Tardes y noches en Whisky Jazz o en Bourbon Street. Peregrinos a la penumbra de
las velas en busca de Lou Bennett, aquel negro con perilla que aterrizó en
Madrid para asombrarnos con su prodigioso juego de pies sobre los bajos del
Hammond. Aventureros de la imaginación con Jacques Loussier, descubriendo
juntos que Bach también tenía feeling. Asombrados parteros del jazz patrio,
solidarios con el lamento de los saxos de Pedro Iturralde o Vlady Bass. O del
piano de Tete, el catalán que, ciego, nunca pudo contemplar su blanca piel y
quizás por eso tocó siempre como un negro. Buscadores de oro en las secciones
musicales de las tiendas de electrodomésticos, donde entre la morralla del
momento se podría descubrir el brillo del “Bird”
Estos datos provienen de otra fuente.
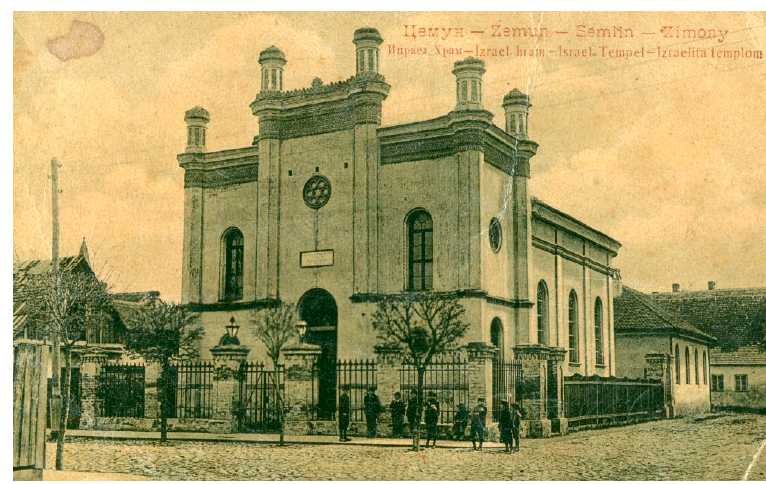
Figure 12. Josef Marks’ Sephardi synagogue, Zemun 1871.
de Charlie Parker, el “Vertiginoso” de Dizzy Gillespies o el “Round Midnigth” de Miles Davis.
Porque el jazz
fue una música negra que nos llenó la vida de colores. Con ella --y con el folk
de Seeger o Guthrie-- aprendimos que había otra USA distinta a la de
Eisenhower, Kissinger o Nixon. También allí la América de la rabia y de la
idea. El grito de un pueblo oprimido con el que no resultaba difícil
identificarse desde el otro lado del océano. Y cosas más profundas.
El jazz es la
música de la libertad y el entendimiento, que pese a sus “solos” no es de
solitarios, sino de solidarios. El saxo suelta su improvisación impulsado por
el colchón armónico que le prestan sus compañeros. El piano toma el relevo y se
lo pasa al contrabajo, que acaba en brazos del batería en un diálogo permanente
que conduce al final colectivo de todo el grupo. Y de libertad, entendimiento y
solidaridad sabe mucho Rafael Hernández, que por entregarse a ellas hubo de
sufrir represión y cárceles, aunque también le valieran amistades y pasiones
para toda la vida. En sus poemas, que a veces se rompen en ritmos jazzeros, late la pasión de momentos
irrepetibles, de querencias profundas que le han marcado con el sello indeleble
de la verdad. Bajo esas imágenes casi documentales que pueblan sus versos (el
tintineo de los vasos, el Chrysler negro que igual pasea por la Calle 44 que
por la Castellana, la risa distraída del limpiabotas Jimmy), late el pulso de
una pasión que, ya lo dice él, nos creció como “un abrazo múltiple y gozoso”.